TERASJABAR.ID – Belut, hewan yang bentuknya menyerupai ular ini, kaya akan nutrisi penting yang berperan dalam meningkatkan daya tahan tubuh, mencegah anemia, serta menjaga kekuatan tulang dan gigi.
Belut terdiri dari berbagai jenis, baik yang hidup di air tawar maupun air laut, serta berasal dari alam atau hasil budidaya. Apa pun jenisnya, belut tetap memberikan nilai gizi yang tinggi.
Belut termasuk kelompok ikan yang mengandung makronutrisi utama seperti protein dan lemak, disertai berbagai vitamin serta mineral penting bagi tubuh.
Dalam 100 gram daging belut terdapat sekitar 185 kalori, dengan kandungan protein tinggi, lemak sehat, kalium, kalsium, selenium, zinc, kolin, serta vitamin A dan vitamin D.

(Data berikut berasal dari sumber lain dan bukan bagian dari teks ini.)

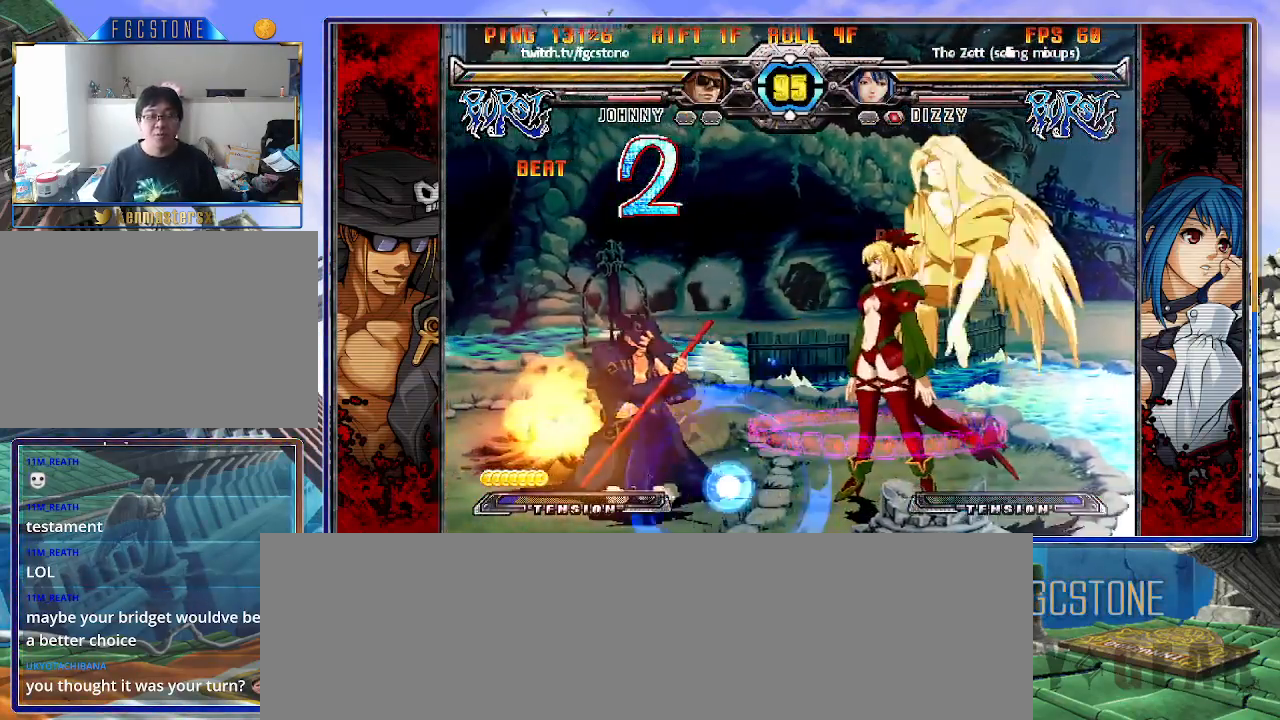
{"buttons": [], "left_stick": "down-right", "events": [[217, "left_stick", "center"], [233, "HS", "down"], [350, "HS", "up"], [383, "left_stick", "left"], [500, "left_stick", "down-right"]]}
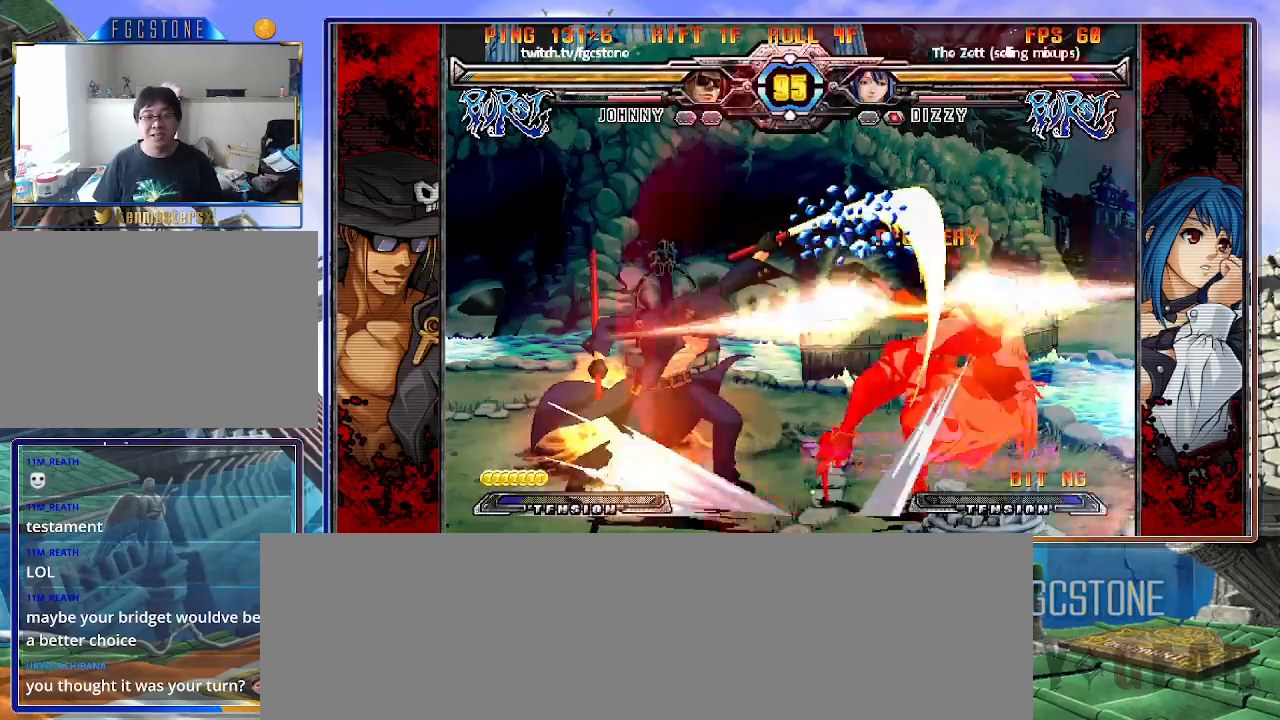
{"buttons": ["K"], "left_stick": "right", "events": [[67, "left_stick", "right"], [83, "K", "down"], [133, "left_stick", "center"], [217, "HS", "down"], [217, "left_stick", "left"], [233, "HS", "up"], [317, "left_stick", "right"], [383, "left_stick", "center"], [450, "left_stick", "right"]]}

Selain itu, belut juga mengandung fosfor, zat besi, folat, serta vitamin B, C, dan E, sehingga baik dikonsumsi oleh berbagai kelompok usia, termasuk anak-anak dan ibu hamil.
Berkat kandungan gizinya, belut dapat membantu menambah energi dan stamina, sekaligus memenuhi kebutuhan protein harian.
Kandungan vitamin A yang tinggi berperan penting dalam menjaga kesehatan mata, sementara vitamin D, kalsium, dan fosfor membantu memperkuat tulang dan gigi.
Nutrisi seperti zat besi, folat, dan vitamin B12 berfungsi dalam pembentukan sel darah merah sehingga membantu mencegah anemia.
Tak hanya itu, belut juga mengandung omega-3 dan kolin yang mendukung fungsi otak, meningkatkan daya ingat, serta menjaga kesehatan jantung.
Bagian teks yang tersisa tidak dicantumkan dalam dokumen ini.